Edit the listing below, replacing "cover_letter" with "correspondence" throughout and leaving everything else unchanged.

→ Stored data entries

---*---

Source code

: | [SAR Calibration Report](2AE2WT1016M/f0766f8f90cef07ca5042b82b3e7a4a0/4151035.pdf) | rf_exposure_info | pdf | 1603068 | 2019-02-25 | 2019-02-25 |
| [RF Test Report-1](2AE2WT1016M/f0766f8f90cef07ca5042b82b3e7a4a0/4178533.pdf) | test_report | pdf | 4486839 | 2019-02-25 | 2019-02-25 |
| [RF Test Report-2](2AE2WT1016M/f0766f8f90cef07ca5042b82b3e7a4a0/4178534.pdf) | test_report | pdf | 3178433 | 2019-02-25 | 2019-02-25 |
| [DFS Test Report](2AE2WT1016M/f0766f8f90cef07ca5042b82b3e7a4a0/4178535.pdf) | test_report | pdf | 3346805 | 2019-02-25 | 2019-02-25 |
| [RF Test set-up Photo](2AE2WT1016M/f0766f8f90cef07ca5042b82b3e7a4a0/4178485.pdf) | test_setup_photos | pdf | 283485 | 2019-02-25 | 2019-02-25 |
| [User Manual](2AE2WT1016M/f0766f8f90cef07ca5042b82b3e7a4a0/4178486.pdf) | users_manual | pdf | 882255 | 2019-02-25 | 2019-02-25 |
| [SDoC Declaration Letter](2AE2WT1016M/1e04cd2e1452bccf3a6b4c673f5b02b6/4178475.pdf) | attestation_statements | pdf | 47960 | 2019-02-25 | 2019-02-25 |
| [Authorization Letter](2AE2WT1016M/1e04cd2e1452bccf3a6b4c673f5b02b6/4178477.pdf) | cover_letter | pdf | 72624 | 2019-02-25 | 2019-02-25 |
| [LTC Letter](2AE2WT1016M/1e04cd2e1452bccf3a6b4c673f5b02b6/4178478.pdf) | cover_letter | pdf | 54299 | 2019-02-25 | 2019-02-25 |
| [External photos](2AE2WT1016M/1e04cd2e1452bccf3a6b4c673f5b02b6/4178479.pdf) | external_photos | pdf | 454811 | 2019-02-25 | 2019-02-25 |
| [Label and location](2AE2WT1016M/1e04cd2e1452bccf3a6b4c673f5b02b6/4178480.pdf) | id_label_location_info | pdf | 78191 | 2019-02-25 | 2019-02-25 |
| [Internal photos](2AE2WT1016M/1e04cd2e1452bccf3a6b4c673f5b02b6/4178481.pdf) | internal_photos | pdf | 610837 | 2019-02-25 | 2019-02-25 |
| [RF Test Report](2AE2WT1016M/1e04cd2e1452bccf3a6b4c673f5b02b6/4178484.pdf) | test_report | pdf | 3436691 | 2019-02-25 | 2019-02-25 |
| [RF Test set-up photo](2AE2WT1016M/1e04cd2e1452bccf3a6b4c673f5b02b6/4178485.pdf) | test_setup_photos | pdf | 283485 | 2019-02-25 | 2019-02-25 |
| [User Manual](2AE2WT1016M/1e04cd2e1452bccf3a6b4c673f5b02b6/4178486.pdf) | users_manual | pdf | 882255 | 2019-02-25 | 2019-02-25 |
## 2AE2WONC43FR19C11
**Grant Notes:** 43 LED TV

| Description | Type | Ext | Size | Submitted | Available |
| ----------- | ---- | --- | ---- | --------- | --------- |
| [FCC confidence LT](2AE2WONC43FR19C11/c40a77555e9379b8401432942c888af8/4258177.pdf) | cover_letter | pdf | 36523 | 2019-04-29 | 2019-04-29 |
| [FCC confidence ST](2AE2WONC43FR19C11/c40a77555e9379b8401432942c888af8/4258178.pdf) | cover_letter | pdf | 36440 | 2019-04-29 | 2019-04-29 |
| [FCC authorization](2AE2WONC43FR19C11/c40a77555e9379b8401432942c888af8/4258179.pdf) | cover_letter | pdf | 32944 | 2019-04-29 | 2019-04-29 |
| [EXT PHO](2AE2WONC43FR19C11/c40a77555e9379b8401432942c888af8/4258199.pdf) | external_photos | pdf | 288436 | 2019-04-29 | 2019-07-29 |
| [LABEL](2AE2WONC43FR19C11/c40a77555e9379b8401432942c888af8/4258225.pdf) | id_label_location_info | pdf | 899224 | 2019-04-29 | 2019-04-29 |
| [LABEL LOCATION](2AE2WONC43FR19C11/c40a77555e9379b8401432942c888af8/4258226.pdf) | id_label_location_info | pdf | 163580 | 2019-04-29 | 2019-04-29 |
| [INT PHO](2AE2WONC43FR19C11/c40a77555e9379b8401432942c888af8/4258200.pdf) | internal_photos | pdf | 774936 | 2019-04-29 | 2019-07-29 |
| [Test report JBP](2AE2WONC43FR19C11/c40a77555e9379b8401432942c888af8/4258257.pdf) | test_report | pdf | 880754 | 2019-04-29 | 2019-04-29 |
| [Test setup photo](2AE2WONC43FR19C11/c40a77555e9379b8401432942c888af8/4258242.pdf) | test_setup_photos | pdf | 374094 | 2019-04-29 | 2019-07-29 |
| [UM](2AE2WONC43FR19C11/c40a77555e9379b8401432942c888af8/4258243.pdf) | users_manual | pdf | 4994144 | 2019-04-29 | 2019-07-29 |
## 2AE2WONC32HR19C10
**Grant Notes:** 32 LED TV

---*---

→ Task solution
Source code

: | [SAR Calibration Report](2AE2WT1016M/f0766f8f90cef07ca5042b82b3e7a4a0/4151035.pdf) | rf_exposure_info | pdf | 1603068 | 2019-02-25 | 2019-02-25 |
| [RF Test Report-1](2AE2WT1016M/f0766f8f90cef07ca5042b82b3e7a4a0/4178533.pdf) | test_report | pdf | 4486839 | 2019-02-25 | 2019-02-25 |
| [RF Test Report-2](2AE2WT1016M/f0766f8f90cef07ca5042b82b3e7a4a0/4178534.pdf) | test_report | pdf | 3178433 | 2019-02-25 | 2019-02-25 |
| [DFS Test Report](2AE2WT1016M/f0766f8f90cef07ca5042b82b3e7a4a0/4178535.pdf) | test_report | pdf | 3346805 | 2019-02-25 | 2019-02-25 |
| [RF Test set-up Photo](2AE2WT1016M/f0766f8f90cef07ca5042b82b3e7a4a0/4178485.pdf) | test_setup_photos | pdf | 283485 | 2019-02-25 | 2019-02-25 |
| [User Manual](2AE2WT1016M/f0766f8f90cef07ca5042b82b3e7a4a0/4178486.pdf) | users_manual | pdf | 882255 | 2019-02-25 | 2019-02-25 |
| [SDoC Declaration Letter](2AE2WT1016M/1e04cd2e1452bccf3a6b4c673f5b02b6/4178475.pdf) | attestation_statements | pdf | 47960 | 2019-02-25 | 2019-02-25 |
| [Authorization Letter](2AE2WT1016M/1e04cd2e1452bccf3a6b4c673f5b02b6/4178477.pdf) | correspondence | pdf | 72624 | 2019-02-25 | 2019-02-25 |
| [LTC Letter](2AE2WT1016M/1e04cd2e1452bccf3a6b4c673f5b02b6/4178478.pdf) | correspondence | pdf | 54299 | 2019-02-25 | 2019-02-25 |
| [External photos](2AE2WT1016M/1e04cd2e1452bccf3a6b4c673f5b02b6/4178479.pdf) | external_photos | pdf | 454811 | 2019-02-25 | 2019-02-25 |
| [Label and location](2AE2WT1016M/1e04cd2e1452bccf3a6b4c673f5b02b6/4178480.pdf) | id_label_location_info | pdf | 78191 | 2019-02-25 | 2019-02-25 |
| [Internal photos](2AE2WT1016M/1e04cd2e1452bccf3a6b4c673f5b02b6/4178481.pdf) | internal_photos | pdf | 610837 | 2019-02-25 | 2019-02-25 |
| [RF Test Report](2AE2WT1016M/1e04cd2e1452bccf3a6b4c673f5b02b6/4178484.pdf) | test_report | pdf | 3436691 | 2019-02-25 | 2019-02-25 |
| [RF Test set-up photo](2AE2WT1016M/1e04cd2e1452bccf3a6b4c673f5b02b6/4178485.pdf) | test_setup_photos | pdf | 283485 | 2019-02-25 | 2019-02-25 |
| [User Manual](2AE2WT1016M/1e04cd2e1452bccf3a6b4c673f5b02b6/4178486.pdf) | users_manual | pdf | 882255 | 2019-02-25 | 2019-02-25 |
## 2AE2WONC43FR19C11
**Grant Notes:** 43 LED TV

| Description | Type | Ext | Size | Submitted | Available |
| ----------- | ---- | --- | ---- | --------- | --------- |
| [FCC confidence LT](2AE2WONC43FR19C11/c40a77555e9379b8401432942c888af8/4258177.pdf) | correspondence | pdf | 36523 | 2019-04-29 | 2019-04-29 |
| [FCC confidence ST](2AE2WONC43FR19C11/c40a77555e9379b8401432942c888af8/4258178.pdf) | correspondence | pdf | 36440 | 2019-04-29 | 2019-04-29 |
| [FCC authorization](2AE2WONC43FR19C11/c40a77555e9379b8401432942c888af8/4258179.pdf) | correspondence | pdf | 32944 | 2019-04-29 | 2019-04-29 |
| [EXT PHO](2AE2WONC43FR19C11/c40a77555e9379b8401432942c888af8/4258199.pdf) | external_photos | pdf | 288436 | 2019-04-29 | 2019-07-29 |
| [LABEL](2AE2WONC43FR19C11/c40a77555e9379b8401432942c888af8/4258225.pdf) | id_label_location_info | pdf | 899224 | 2019-04-29 | 2019-04-29 |
| [LABEL LOCATION](2AE2WONC43FR19C11/c40a77555e9379b8401432942c888af8/4258226.pdf) | id_label_location_info | pdf | 163580 | 2019-04-29 | 2019-04-29 |
| [INT PHO](2AE2WONC43FR19C11/c40a77555e9379b8401432942c888af8/4258200.pdf) | internal_photos | pdf | 774936 | 2019-04-29 | 2019-07-29 |
| [Test report JBP](2AE2WONC43FR19C11/c40a77555e9379b8401432942c888af8/4258257.pdf) | test_report | pdf | 880754 | 2019-04-29 | 2019-04-29 |
| [Test setup photo](2AE2WONC43FR19C11/c40a77555e9379b8401432942c888af8/4258242.pdf) | test_setup_photos | pdf | 374094 | 2019-04-29 | 2019-07-29 |
| [UM](2AE2WONC43FR19C11/c40a77555e9379b8401432942c888af8/4258243.pdf) | users_manual | pdf | 4994144 | 2019-04-29 | 2019-07-29 |
## 2AE2WONC32HR19C10
**Grant Notes:** 32 LED TV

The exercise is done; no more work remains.